▸ HOW TO COMPLETE THIS TASK:
In the listing that follows, print every line exactly and leave the images out.

▸ GIVEN DATA:
::::::
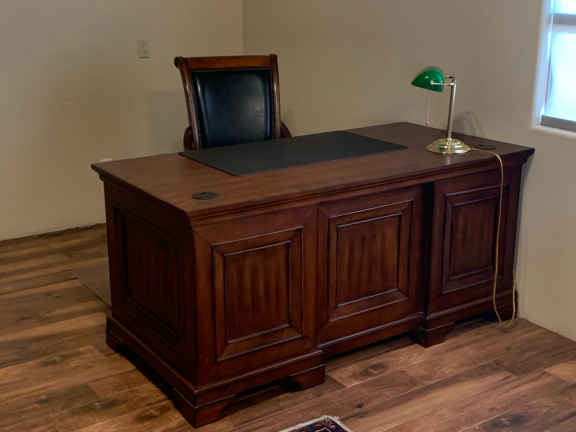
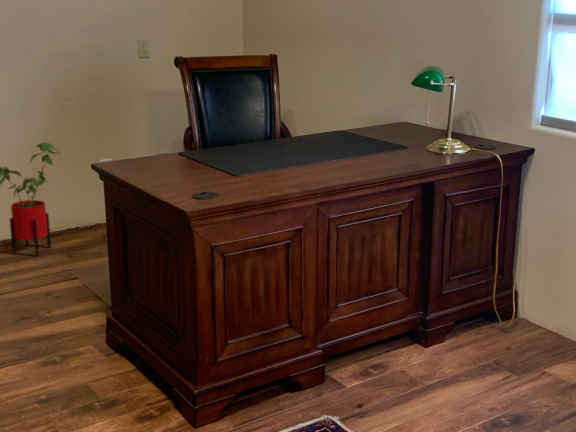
+ house plant [0,141,63,257]
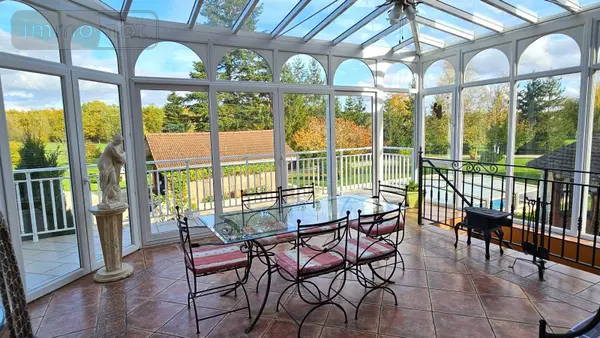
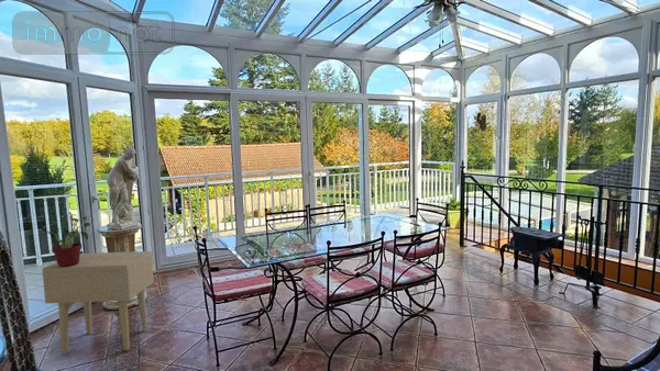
+ potted plant [45,211,92,267]
+ side table [41,250,155,353]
::::::
▸ TASK OUTPUT:
+ house plant [0,141,63,257]
+ potted plant [45,211,92,267]
+ side table [41,250,155,353]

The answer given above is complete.